IE7 hit by zero-day exploit
A new vulnerability in Microsoft’s Internet Explorer 7 browser has been disclosed and confirmed just hours after Microsoft’s huge patch day. Exploits are already available in Internet forums and Microsoft is apparently working on an out-of-band patch.
Microsoft released patches addressing 28 vulnerabilities in its software yesterday, but the company said that a critical vulnerability that popped up on the Internet earlier today remains unpatched.
All IE7 versions are potentially affected, but it appears that only browsers running under Windows XP and Windows Server 2003 are currently targeted by malware: The vulnerability in the browser enables an attacker to execute arbitrary code simply when a malicious website is visited. Security firm eEye said that “exploit code for this has been publicly released in public forums and exploitation has been seen in-the-wild.”

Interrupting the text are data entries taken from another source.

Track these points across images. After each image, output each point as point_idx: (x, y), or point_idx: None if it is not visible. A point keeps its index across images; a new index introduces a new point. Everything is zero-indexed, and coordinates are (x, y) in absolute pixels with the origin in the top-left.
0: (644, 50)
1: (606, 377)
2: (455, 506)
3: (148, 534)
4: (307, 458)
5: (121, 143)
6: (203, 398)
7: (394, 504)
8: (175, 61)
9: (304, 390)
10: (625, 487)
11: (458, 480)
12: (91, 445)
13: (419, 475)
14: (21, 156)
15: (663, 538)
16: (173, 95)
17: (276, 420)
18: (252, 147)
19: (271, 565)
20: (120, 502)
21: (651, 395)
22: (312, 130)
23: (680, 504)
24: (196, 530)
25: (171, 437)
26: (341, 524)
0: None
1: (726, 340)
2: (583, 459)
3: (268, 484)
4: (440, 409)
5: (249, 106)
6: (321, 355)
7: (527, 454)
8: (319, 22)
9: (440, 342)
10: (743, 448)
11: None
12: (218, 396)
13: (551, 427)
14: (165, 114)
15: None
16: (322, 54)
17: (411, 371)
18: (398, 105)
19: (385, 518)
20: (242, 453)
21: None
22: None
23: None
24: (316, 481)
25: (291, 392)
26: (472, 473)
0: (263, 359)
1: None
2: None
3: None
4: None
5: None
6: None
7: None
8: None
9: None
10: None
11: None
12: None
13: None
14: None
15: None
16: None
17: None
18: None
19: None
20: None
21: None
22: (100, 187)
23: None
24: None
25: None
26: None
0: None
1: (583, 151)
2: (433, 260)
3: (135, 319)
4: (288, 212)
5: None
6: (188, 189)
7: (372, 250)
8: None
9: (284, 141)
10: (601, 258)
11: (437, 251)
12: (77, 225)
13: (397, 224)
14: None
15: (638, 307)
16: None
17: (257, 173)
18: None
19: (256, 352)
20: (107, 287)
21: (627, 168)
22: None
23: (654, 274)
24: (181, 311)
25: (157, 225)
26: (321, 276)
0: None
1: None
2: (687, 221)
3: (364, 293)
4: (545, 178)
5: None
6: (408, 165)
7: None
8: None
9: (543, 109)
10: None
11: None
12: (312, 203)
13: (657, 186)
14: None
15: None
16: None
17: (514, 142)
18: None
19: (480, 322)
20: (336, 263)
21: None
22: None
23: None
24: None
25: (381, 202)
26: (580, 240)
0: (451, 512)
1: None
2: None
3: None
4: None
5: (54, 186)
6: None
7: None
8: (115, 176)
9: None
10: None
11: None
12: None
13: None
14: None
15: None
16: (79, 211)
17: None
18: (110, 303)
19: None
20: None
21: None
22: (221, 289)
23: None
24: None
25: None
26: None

"Internet Explorer remote code execution vulnerabilities have very high impacts since the source of the malicious payload can be across any site on the Internet," said Andre Protas, eEye's director of Research and Preview Services. "An even more critical problem is generated when clients are administrators on their local hosts, which would run the malicious payload with Administrator credentials."
Microsoft confirmed the vulnerability, but did not say when a patch may be available. However, the company is already working on a patch and is expected to release it when finalized.
Until then, users can protect their PCs by using third party tools such as eEye’s Blink software.